Research on GitHub Repositories - bounswe/2021SpringGroup9 GitHub Wiki
We have explored the GitHub to discover some useful repositories about any subject with a proper software engineering practice.
Below the documentation of our research:
Transformers
Backed-up by two of the most popular deep learning libraries, PyTorch and TensorFlow, Transformers offers its users easy-to-use, state-of-art Natural Language Processing (NLP) models. It is definitely a “must know” repository for the ones who are interested in or dealing with ML/IE related subjects.
- Since Information Retrieval and ML are crucial technologies in computer science, it is a need for almost every project to implement these techniques, pre-trained models.
- Transformers allows users to implement these pre-trained models easily, with it’s clear README and also with it’s tutorial.
- README offers even a couple of online demos on how to properly use the features, and a quick tour with example code snippets showing how should one get start with Transformers.
- Model architectures and relevant papers for each of them also provided in the README
Detectron
Detectron is a system that detects objects and states what they are that is made by using Python and Caffe2.
- It includes trained models here: Model Zoo
- They provided a guide for the setup here: Installation
- There is a guide about the general use of it here: Getting Started
- References for the project are stated in README.md here: References
Now there is a newer version for Detectron named Detectron2. It is a ground-up rewrite.
- It uses PyTorch as deep learning framework instead of Caffe2 and is faster.
- It has a pretty good and wider (than the Detectron) documentation here: Detectron 2 Documentation
Projects such as these inspire many other researches and new projects since they have a wide range of use. Some of them for the original Detectron are stated here: Research projects
Z3 Theorem Prover
Z3 Theorem Prover is developed at Microsoft to provide a powerful tool for software verification and theorem proving. The project is very research oriented and can stand out as an interesting one. Z3 can solve a wide variety of mathematical problems very fast and the team is working actively to enhance its capabilities even more. The prover has bindings for multiple programming languages such as Python, C++, Java, Julia. I discovered Z3 when I was trying to develop a solver for some kind of puzzle similar to Sudoku.
- README explains the installation for different programming languages well.
- There are links to papers, slides, blogs and social media.
- Written and video tutorials are easily accessible.
- The repository contains contribution guideline, FAQ and documentation pages.
- There's a webpage to try the system online.
Ruffle
Ruffle is a project that aims to implement an emulator of recently discontinued Adobe Flash player using WebAssembly. Using newer and safer technologies like WebAssembly and Rust helps for avoiding possible security issues that were abundant in Flash. Found this project while searching for a way to play Age of Wars (2007) again.

TO-DO LIST =>
a - Answer these questions about the wiki page on GitHub repositories:
(i) Which deep learning framework does Detectron2 use in place of Caffe2?
(ii) Where was the Z3 Theorem Prover developed?
(iii) Which technologies does Ruffle use to emulate Adobe Flash player?
b - Continue the wiki page on GitHub repositories from its final sentence.

Collected data entries
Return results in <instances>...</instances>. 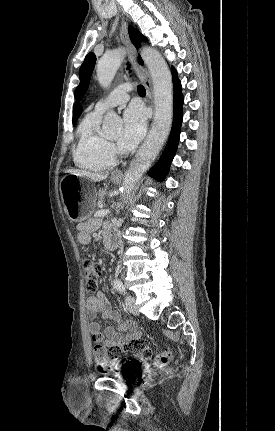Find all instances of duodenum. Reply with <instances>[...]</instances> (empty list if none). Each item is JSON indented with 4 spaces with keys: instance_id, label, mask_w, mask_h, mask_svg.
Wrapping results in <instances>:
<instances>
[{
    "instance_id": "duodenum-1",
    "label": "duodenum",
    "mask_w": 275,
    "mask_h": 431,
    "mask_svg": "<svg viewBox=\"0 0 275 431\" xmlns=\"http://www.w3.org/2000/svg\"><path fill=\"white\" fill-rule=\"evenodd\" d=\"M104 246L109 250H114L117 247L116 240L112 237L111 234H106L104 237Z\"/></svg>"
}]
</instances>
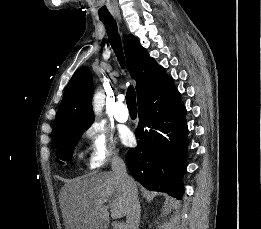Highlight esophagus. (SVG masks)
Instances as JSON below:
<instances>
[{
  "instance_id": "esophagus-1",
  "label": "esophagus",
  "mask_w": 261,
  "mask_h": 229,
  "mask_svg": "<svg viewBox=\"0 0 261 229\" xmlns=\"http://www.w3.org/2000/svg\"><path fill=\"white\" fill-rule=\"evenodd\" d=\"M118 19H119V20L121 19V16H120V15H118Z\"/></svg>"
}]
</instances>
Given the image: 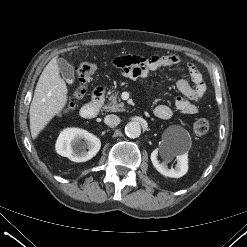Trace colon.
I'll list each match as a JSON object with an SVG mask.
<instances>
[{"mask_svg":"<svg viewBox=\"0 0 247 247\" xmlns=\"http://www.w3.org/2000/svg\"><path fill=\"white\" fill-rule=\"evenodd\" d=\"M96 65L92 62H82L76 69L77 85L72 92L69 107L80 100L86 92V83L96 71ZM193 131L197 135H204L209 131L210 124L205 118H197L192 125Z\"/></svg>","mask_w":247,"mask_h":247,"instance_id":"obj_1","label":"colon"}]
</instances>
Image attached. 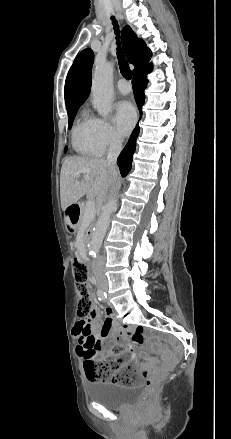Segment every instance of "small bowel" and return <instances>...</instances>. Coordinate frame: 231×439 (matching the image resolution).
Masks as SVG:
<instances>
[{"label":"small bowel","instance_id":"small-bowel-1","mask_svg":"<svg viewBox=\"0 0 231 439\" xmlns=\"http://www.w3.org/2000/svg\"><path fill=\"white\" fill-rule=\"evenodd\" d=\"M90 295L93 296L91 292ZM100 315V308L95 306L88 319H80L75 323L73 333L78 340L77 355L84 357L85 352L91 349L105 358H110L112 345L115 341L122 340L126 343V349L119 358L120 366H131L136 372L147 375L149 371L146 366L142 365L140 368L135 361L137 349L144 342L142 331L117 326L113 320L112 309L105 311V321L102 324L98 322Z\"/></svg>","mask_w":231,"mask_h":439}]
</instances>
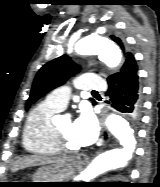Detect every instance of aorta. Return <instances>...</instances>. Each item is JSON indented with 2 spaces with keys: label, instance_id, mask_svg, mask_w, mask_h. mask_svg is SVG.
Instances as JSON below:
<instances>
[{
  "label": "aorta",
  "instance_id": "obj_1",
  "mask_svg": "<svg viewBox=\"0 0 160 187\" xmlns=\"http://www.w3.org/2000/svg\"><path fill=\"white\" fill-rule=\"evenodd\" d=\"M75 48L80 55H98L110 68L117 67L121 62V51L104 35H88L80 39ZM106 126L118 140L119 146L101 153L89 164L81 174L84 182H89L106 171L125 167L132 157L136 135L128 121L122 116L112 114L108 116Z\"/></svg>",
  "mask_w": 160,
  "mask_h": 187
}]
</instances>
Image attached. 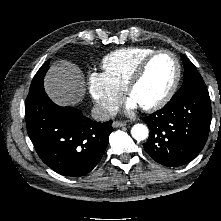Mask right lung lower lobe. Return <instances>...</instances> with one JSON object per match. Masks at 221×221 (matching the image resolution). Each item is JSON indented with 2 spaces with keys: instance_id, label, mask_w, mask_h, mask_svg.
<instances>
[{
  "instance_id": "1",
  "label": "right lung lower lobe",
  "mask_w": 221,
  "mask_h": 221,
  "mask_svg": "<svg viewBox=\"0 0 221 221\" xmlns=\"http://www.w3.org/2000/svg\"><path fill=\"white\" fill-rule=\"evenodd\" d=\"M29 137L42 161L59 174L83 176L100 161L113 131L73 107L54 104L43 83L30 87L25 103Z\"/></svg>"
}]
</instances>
--
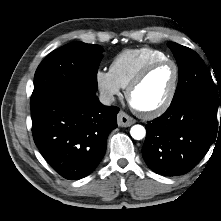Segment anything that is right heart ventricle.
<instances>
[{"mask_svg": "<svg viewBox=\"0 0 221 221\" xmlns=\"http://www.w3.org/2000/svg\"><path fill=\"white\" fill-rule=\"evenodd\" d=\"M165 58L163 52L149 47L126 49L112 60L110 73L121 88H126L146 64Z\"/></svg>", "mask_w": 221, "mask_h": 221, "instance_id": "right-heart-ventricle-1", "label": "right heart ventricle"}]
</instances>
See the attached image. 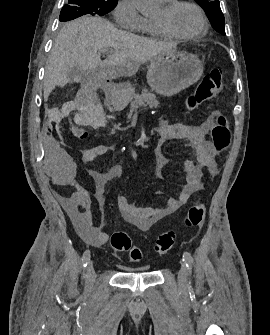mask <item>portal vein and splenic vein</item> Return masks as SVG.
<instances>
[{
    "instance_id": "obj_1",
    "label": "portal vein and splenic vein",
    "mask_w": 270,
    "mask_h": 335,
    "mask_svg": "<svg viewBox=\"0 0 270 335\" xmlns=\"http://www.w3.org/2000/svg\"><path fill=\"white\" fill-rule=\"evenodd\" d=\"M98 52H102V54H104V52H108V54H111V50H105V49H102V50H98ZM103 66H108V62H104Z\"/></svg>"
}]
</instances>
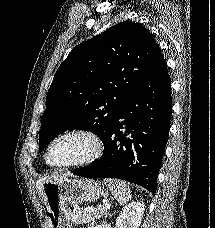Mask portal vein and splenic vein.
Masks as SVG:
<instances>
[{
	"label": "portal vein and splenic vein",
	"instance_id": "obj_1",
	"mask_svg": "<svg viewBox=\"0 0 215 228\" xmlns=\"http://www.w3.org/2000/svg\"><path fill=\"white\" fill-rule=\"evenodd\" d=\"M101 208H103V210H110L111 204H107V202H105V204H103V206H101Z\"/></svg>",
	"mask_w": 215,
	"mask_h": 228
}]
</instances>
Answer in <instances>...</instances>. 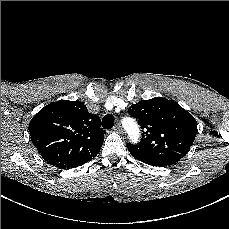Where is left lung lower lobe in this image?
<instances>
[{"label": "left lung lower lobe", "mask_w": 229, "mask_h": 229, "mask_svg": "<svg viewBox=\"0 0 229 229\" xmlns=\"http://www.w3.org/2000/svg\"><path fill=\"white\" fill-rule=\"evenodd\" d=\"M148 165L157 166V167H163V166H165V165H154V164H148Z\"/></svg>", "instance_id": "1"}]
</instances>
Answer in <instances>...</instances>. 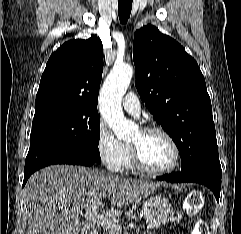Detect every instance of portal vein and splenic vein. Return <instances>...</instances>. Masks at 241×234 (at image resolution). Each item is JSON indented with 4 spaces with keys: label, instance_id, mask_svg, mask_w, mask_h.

THE ANSWERS =>
a -
(i) PyTorch
(ii) At Microsoft
(iii) WebAssembly and Rust

b -
- Documentation on the github wiki section.
- There is a demo link on the README file.
- Github discussions are actively used.
- Has an active dicord server for contributors and users.
- Bonus points for using rust.
Awesome Python
Awesome Python is a repository consisting of a list of all awesome Python libraries, frameworks, software and resources. Their motto is "Life is short you need Python." which I agree a lot with. I think that Python provides a lot of useful libraries and although I use Python frequently, there are a lot of libraries, software and frameworks that I don't know about. This repository helps its users to find the most suitable and needed Python frameworks and libraries for their projects.
When you open the repository it welcomes you with a detailed, and yet, easy to read README file. The following are what I liked about the README:
- In the first line, it explains what this repository does with a simple one sentence. This helps the user to understand the functionality of the repository just as they start to read.
- They have a table of content so that the user can find the frameworks and libraries they need by choosing the topic they want. For example, if I want a tool for Data Visualization, README directs me to the list of Data Visualization tools that contain Matploblib, Pygal, Dash and many more.
- They also have Github Pages which looks simple and contains a lot of useful information.
I think all Python users should have access to this repository.
Apache Spark
Spark is an analytics engine that provides very useful tools for large-scale data processing. It's a must have in many areas that require manipulation and inspection of large data. What I like most about Spark is that it provides high level APIs for different programming languages such as Java, Scala, Python etc.(I am familiar with the Scala API) It also provides some other tools such as Spark SQL, DataFrames and so on. If you view the documentation, you can see that it is very pleasing to the eye and easy to understand and well-organized.
- In the beginning of the README file, a brief summary about Apache Spark is put together.
- After that, the building and integrating Spark into your project is described for various different programming langauages.
- Lastly, some example programs are mentioned that are included in the Spark and how one can run them. (Such as Pi example)
I think everyone who is interested in DB management, ML and Data Analytics should become familiar with Spark which is a very powerful tool for any computer scientist / engineer. Melih Özcan
Dear ImGui
Dear ImGui is a GUI library for C++. It is an immediate mode GUI library; so instead of drawing window contents with operating system's API and waiting for interrupts, window data is expressed as vertex buffers which can be rendered using a graphics library (eg: SDL, OpenGL), and window contents are specified and updated inside a loop. That means the entire GUI is rebuilt at each iteration of the loop. This has some performance costs, but it allows for a more dynamic GUI, also it is easier to build. Furthermore, the GUI windows can be placed on top of other graphical programs which are using the same graphical library (eg: games, real-time 3D applications, fullscreen applications).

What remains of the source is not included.